DAS WELTSOZIALFORUM DARF NICHT NACH PORTO ALEGRE ZURÜCKKEHREN : Reisen bildet
Um seine Funktion zu erfüllen, muss das Weltsozialforum der Globalisierungskritiker auf Reisen bleiben. Eine schlechte Idee ist es, dorthin zurückzukehren, wo es bislang dreimal abgehalten wurde – nach Porto Alegre in Brasilien. Gründe für die Rückkehr gibt es einige, nur keine guten. Im Internationalen Rat des Weltsozialforums hat die Südamerika-Lobby die Oberhand. Die Franzosen – umgeben mit dem Gründungsnimbus von Attac – und die Brasilianer mit ihrer Vorzeigestadt Porto Alegre haben das Heft in der Hand. Die Gruppen aus Asien konnten vor einem Jahr nur mit Mühe den vorübergehenden Umzug nach Bombay durchsetzen – unter der Bedingung, dass das Forum danach wieder in den Heimathafen einläuft.

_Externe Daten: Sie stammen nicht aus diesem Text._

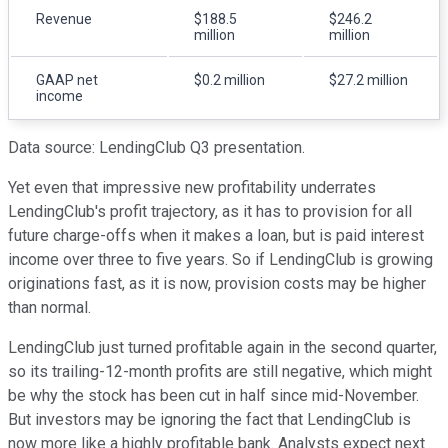
Revenue
$188.5
$246.2
million
million
GAAP net
$0.2 million
$27.2 million
income
Data source: LendingClub Q3 presentation.
Yet even that impressive new profitability underrates
LendingClub's profit trajectory, as it has to provision for all
future charge-offs when it makes a loan, but is paid interest
income over three to five years. So if LendingClub is growing
originations fast, as it is now, provision costs may be higher
than normal.
LendingClub just turned profitable again in the second quarter,
so its trailing-12-month profits are still negative, which might
be why the stock has been cut in half since mid-November.
But investors may be ignoring the fact that LendingClub is
now more like a highly profitable bank. Analysts expect next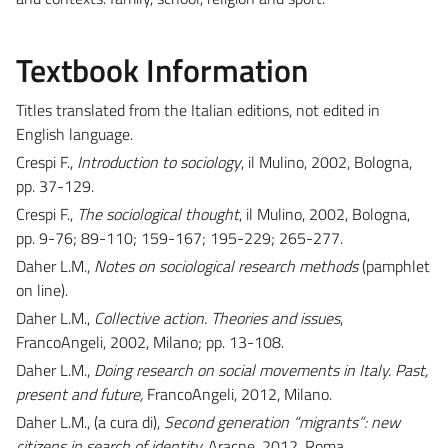
Textbook Information
Titles translated from the Italian editions, not edited in
English language.
Crespi F.,
Introduction to sociology
, il Mulino, 2002, Bologna,
pp. 37-129.
Crespi F.,
The sociological thought
, il Mulino, 2002, Bologna,
pp. 9-76; 89-110; 159-167; 195-229; 265-277.
Daher L.M.,
Notes on sociological research methods
(pamphlet
on line).
Daher L.M.,
Collective action. Theories and issues
,
FrancoAngeli, 2002, Milano; pp. 13-108.
Daher L.M.,
Doing research on social movements in Italy. Past,
present and future,
FrancoAngeli, 2012, Milano.
Daher L.M., (a cura di),
Second generation “migrants”: new
citizens in search of identity,
Aracne, 2012, Roma.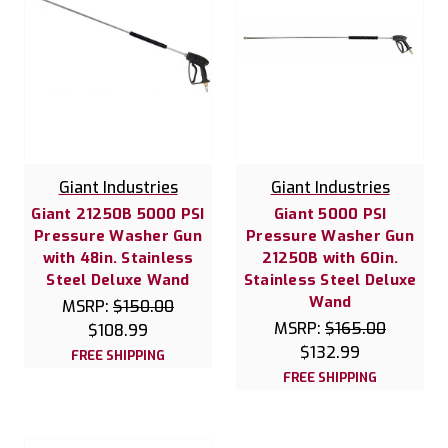
Giant Industries
Giant Industries
Giant 21250B 5000 PSI
Giant 5000 PSI
Pressure Washer Gun
Pressure Washer Gun
with 48in. Stainless
21250B with 60in.
Steel Deluxe Wand
Stainless Steel Deluxe
Wand
MSRP:
$150.00
MSRP:
$165.00
$108.99
$132.99
FREE SHIPPING
FREE SHIPPING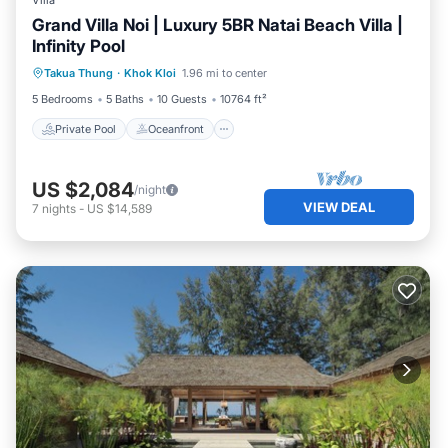
Villa
Grand Villa Noi | Luxury 5BR Natai Beach Villa |
Infinity Pool
Private Pool
Oceanfront
Pool
Takua Thung
·
Khok Kloi
1.96 mi to center
Ocean View
5 Bedrooms
5 Baths
10 Guests
10764 ft²
Private Pool
Oceanfront
US $2,084
/night
VIEW DEAL
7
nights
-
US $14,589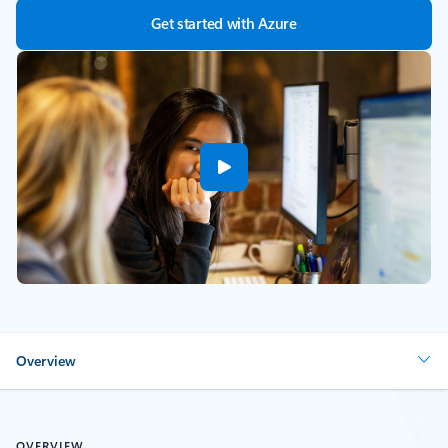
Get started with Azure
Overview
OVERVIEW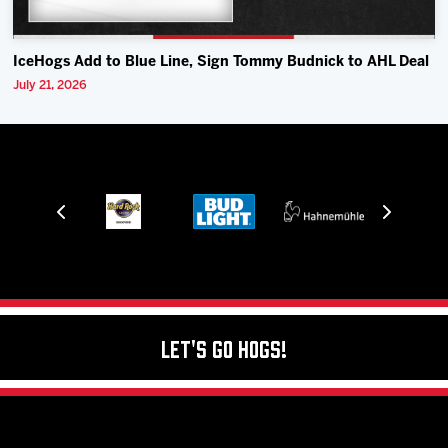
IceHogs Add to Blue Line, Sign Tommy Budnick to AHL Deal
July 21, 2026
Let's Go Hogs!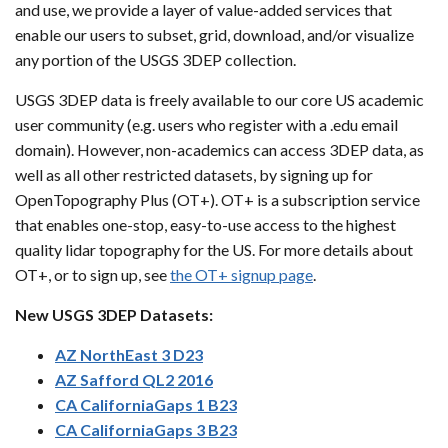
and use, we provide a layer of value-added services that
enable our users to subset, grid, download, and/or visualize
any portion of the USGS 3DEP collection.
USGS 3DEP data is freely available to our core US academic
user community (e.g. users who register with a .edu email
domain). However, non-academics can access 3DEP data, as
well as all other restricted datasets, by signing up for
OpenTopography Plus (OT+). OT+ is a subscription service
that enables one-stop, easy-to-use access to the highest
quality lidar topography for the US. For more details about
OT+, or to sign up, see
the OT+ signup page
.
New USGS 3DEP Datasets:
AZ NorthEast 3 D23
AZ Safford QL2 2016
CA CaliforniaGaps 1 B23
CA CaliforniaGaps 3 B23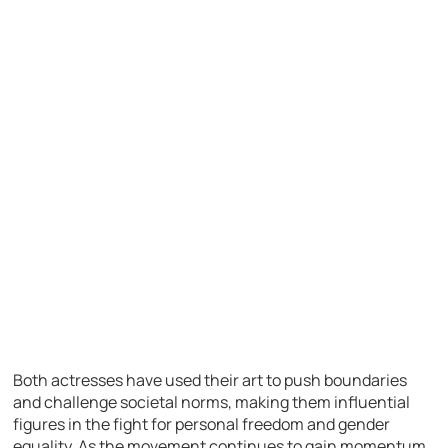
Both actresses have used their art to push boundaries
and challenge societal norms, making them influential
figures in the fight for personal freedom and gender
equality. As the movement continues to gain momentum,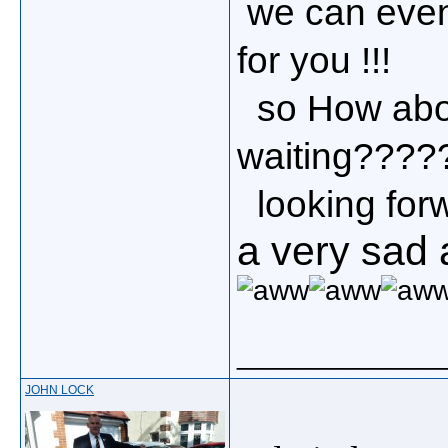
we can eve
for you !!!
so How about
waiting??????
looking forwa
a very sad 
_____________
JOHN LOCK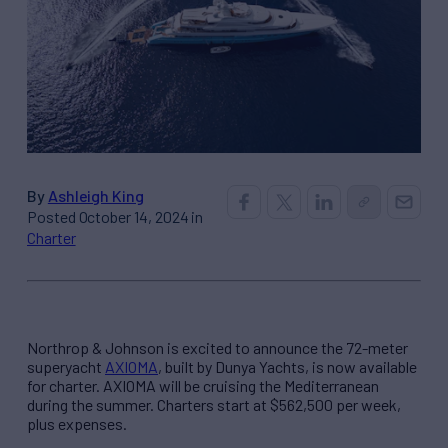
By
Ashleigh King
Posted October 14, 2024 in
Charter
Northrop & Johnson is excited to announce the 72-meter
superyacht
AXIOMA
, built by Dunya Yachts, is now available
for charter. AXIOMA will be cruising the Mediterranean
during the summer. Charters start at $562,500 per week,
plus expenses.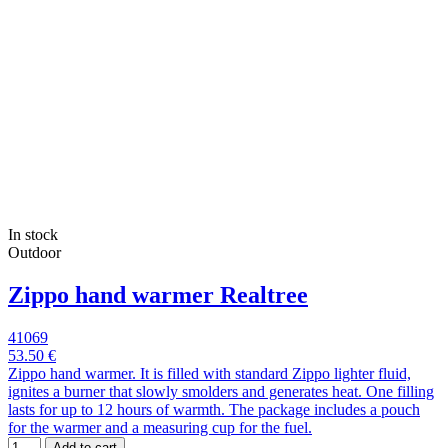
In stock
Outdoor
Zippo hand warmer Realtree
41069
53.50 €
Zippo hand warmer. It is filled with standard Zippo lighter fluid,
ignites a burner that slowly smolders and generates heat. One filling
lasts for up to 12 hours of warmth. The package includes a pouch
for the warmer and a measuring cup for the fuel.
Add to cart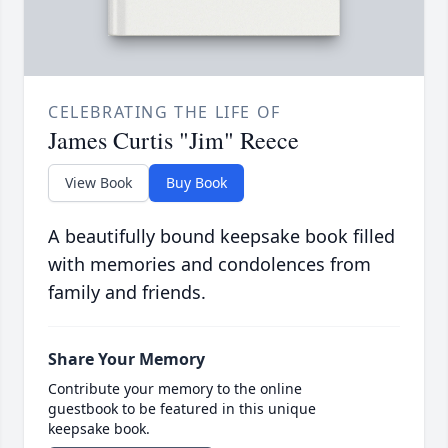
CELEBRATING THE LIFE OF
James Curtis "Jim" Reece
View Book
Buy Book
A beautifully bound keepsake book filled
with memories and condolences from
family and friends.
Share Your Memory
Contribute your memory to the online
guestbook to be featured in this unique
keepsake book.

Indem sie es wieder an seinen Ursprungsort zurückholen, nehmen die Organisatoren dem Forum einen weiteren Teil seiner Legitimation. Diese ist ohnehin angekratzt. Noch vor seinem Ende merkte die indische Bürgerrechtlerin Vandana Shiva schon an, viel sei ja nicht herausgekommen. Es reiche vielleicht auch, wenn man das Treffen der Welt-Opposition einmal alle zehn Jahre abhalte.
Weil bei einem derart großen Kongress mit 100.000 Teilnehmern der Streit über Positionen und Ziele viel zu kurz kommt, besteht die wichtigste Funktion des Forums darin, die unterschiedlichen Bedürfnisse derjenigen zu repräsentieren, die sonst kein Gehör finden. Das Weltsozialforum ist die Zusammenkunft der weltweiten Zivilgesellschaft – eine Mischung aus Parlament und urdemokratischer Dorfversammlung. Weil die Abgesandten der Völker und ihrer Initiativen in vielen Fällen mangels Geld keinen Interkontinentalflug buchen können, um nach Brasilien zu gelangen, muss das Forum zu ihnen kommen. Anders wird es seine Aufgabe, dem ärmeren Teil der Welt eine Stimme zu geben, nicht erfüllen können.
Nicht erst 2006 sollte es nach Afrika ziehen, wie die Organisatoren planen, sondern schon nächstes Jahr. Auch die USA wären ein guter Ort, um dem „anderen Amerika“, das sich von der Bush-Regierung nicht vertreten fühlt, Gehör zu verschaffen.